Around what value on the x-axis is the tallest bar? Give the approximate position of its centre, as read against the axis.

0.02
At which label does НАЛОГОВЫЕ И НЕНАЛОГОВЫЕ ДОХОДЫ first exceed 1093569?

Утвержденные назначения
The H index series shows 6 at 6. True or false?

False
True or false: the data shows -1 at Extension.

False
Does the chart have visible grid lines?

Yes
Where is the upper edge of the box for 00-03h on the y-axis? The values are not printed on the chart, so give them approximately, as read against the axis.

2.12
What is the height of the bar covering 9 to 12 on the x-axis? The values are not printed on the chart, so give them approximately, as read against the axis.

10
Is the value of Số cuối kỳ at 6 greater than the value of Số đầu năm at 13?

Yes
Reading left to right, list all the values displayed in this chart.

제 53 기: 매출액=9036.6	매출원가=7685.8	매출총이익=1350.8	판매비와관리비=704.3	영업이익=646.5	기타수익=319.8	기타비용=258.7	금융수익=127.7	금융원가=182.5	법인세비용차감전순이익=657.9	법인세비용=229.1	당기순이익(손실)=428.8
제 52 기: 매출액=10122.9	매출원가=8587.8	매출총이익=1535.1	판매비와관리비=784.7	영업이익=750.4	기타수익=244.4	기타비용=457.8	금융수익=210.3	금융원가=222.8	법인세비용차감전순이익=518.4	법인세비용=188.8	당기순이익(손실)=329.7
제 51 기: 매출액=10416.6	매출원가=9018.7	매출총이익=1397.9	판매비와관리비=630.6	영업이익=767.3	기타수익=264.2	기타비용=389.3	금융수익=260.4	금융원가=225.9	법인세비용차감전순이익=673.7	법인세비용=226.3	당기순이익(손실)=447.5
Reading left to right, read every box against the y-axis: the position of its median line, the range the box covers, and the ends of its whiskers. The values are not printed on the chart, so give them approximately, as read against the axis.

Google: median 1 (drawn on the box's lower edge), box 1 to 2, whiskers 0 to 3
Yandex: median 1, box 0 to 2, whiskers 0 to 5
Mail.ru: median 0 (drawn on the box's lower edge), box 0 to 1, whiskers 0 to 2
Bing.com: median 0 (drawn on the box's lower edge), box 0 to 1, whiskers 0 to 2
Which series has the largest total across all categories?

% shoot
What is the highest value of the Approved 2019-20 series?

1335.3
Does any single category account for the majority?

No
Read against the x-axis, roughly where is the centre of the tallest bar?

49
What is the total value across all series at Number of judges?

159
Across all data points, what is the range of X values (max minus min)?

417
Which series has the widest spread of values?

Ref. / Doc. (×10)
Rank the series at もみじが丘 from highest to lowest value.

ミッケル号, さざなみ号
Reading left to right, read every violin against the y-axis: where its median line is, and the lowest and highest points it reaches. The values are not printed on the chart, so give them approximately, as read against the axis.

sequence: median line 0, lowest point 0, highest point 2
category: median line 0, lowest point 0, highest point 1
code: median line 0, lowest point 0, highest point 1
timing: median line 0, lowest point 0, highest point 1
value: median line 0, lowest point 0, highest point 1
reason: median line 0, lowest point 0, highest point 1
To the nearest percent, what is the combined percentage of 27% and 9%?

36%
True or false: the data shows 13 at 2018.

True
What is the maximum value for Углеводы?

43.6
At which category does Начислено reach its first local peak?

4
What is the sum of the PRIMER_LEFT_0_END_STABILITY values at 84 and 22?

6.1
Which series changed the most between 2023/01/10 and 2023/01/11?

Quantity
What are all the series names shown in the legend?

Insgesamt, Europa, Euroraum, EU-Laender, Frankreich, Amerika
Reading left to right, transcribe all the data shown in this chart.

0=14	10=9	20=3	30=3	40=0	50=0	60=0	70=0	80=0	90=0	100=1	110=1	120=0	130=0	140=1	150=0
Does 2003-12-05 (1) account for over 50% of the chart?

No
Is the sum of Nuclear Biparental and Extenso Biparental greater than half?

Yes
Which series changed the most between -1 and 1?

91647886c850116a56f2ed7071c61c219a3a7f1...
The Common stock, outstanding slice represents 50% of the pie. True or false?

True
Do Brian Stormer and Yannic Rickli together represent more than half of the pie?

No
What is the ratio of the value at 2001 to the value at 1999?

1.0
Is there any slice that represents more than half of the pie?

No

_ _ _ _

Work item: Return all of the entries above word for word, in their original order and with every line unchanged.

Result:
Around what value on the x-axis is the tallest bar? Give the approximate position of its centre, as read against the axis.

0.02
At which label does НАЛОГОВЫЕ И НЕНАЛОГОВЫЕ ДОХОДЫ first exceed 1093569?

Утвержденные назначения
The H index series shows 6 at 6. True or false?

False
True or false: the data shows -1 at Extension.

False
Does the chart have visible grid lines?

Yes
Where is the upper edge of the box for 00-03h on the y-axis? The values are not printed on the chart, so give them approximately, as read against the axis.

2.12
What is the height of the bar covering 9 to 12 on the x-axis? The values are not printed on the chart, so give them approximately, as read against the axis.

10
Is the value of Số cuối kỳ at 6 greater than the value of Số đầu năm at 13?

Yes
Reading left to right, list all the values displayed in this chart.

제 53 기: 매출액=9036.6	매출원가=7685.8	매출총이익=1350.8	판매비와관리비=704.3	영업이익=646.5	기타수익=319.8	기타비용=258.7	금융수익=127.7	금융원가=182.5	법인세비용차감전순이익=657.9	법인세비용=229.1	당기순이익(손실)=428.8
제 52 기: 매출액=10122.9	매출원가=8587.8	매출총이익=1535.1	판매비와관리비=784.7	영업이익=750.4	기타수익=244.4	기타비용=457.8	금융수익=210.3	금융원가=222.8	법인세비용차감전순이익=518.4	법인세비용=188.8	당기순이익(손실)=329.7
제 51 기: 매출액=10416.6	매출원가=9018.7	매출총이익=1397.9	판매비와관리비=630.6	영업이익=767.3	기타수익=264.2	기타비용=389.3	금융수익=260.4	금융원가=225.9	법인세비용차감전순이익=673.7	법인세비용=226.3	당기순이익(손실)=447.5
Reading left to right, read every box against the y-axis: the position of its median line, the range the box covers, and the ends of its whiskers. The values are not printed on the chart, so give them approximately, as read against the axis.

Google: median 1 (drawn on the box's lower edge), box 1 to 2, whiskers 0 to 3
Yandex: median 1, box 0 to 2, whiskers 0 to 5
Mail.ru: median 0 (drawn on the box's lower edge), box 0 to 1, whiskers 0 to 2
Bing.com: median 0 (drawn on the box's lower edge), box 0 to 1, whiskers 0 to 2
Which series has the largest total across all categories?

% shoot
What is the highest value of the Approved 2019-20 series?

1335.3
Does any single category account for the majority?

No
Read against the x-axis, roughly where is the centre of the tallest bar?

49
What is the total value across all series at Number of judges?

159
Across all data points, what is the range of X values (max minus min)?

417
Which series has the widest spread of values?

Ref. / Doc. (×10)
Rank the series at もみじが丘 from highest to lowest value.

ミッケル号, さざなみ号
Reading left to right, read every violin against the y-axis: where its median line is, and the lowest and highest points it reaches. The values are not printed on the chart, so give them approximately, as read against the axis.

sequence: median line 0, lowest point 0, highest point 2
category: median line 0, lowest point 0, highest point 1
code: median line 0, lowest point 0, highest point 1
timing: median line 0, lowest point 0, highest point 1
value: median line 0, lowest point 0, highest point 1
reason: median line 0, lowest point 0, highest point 1
To the nearest percent, what is the combined percentage of 27% and 9%?

36%
True or false: the data shows 13 at 2018.

True
What is the maximum value for Углеводы?

43.6
At which category does Начислено reach its first local peak?

4
What is the sum of the PRIMER_LEFT_0_END_STABILITY values at 84 and 22?

6.1
Which series changed the most between 2023/01/10 and 2023/01/11?

Quantity
What are all the series names shown in the legend?

Insgesamt, Europa, Euroraum, EU-Laender, Frankreich, Amerika
Reading left to right, transcribe all the data shown in this chart.

0=14	10=9	20=3	30=3	40=0	50=0	60=0	70=0	80=0	90=0	100=1	110=1	120=0	130=0	140=1	150=0
Does 2003-12-05 (1) account for over 50% of the chart?

No
Is the sum of Nuclear Biparental and Extenso Biparental greater than half?

Yes
Which series changed the most between -1 and 1?

91647886c850116a56f2ed7071c61c219a3a7f1...
The Common stock, outstanding slice represents 50% of the pie. True or false?

True
Do Brian Stormer and Yannic Rickli together represent more than half of the pie?

No
What is the ratio of the value at 2001 to the value at 1999?

1.0
Is there any slice that represents more than half of the pie?

No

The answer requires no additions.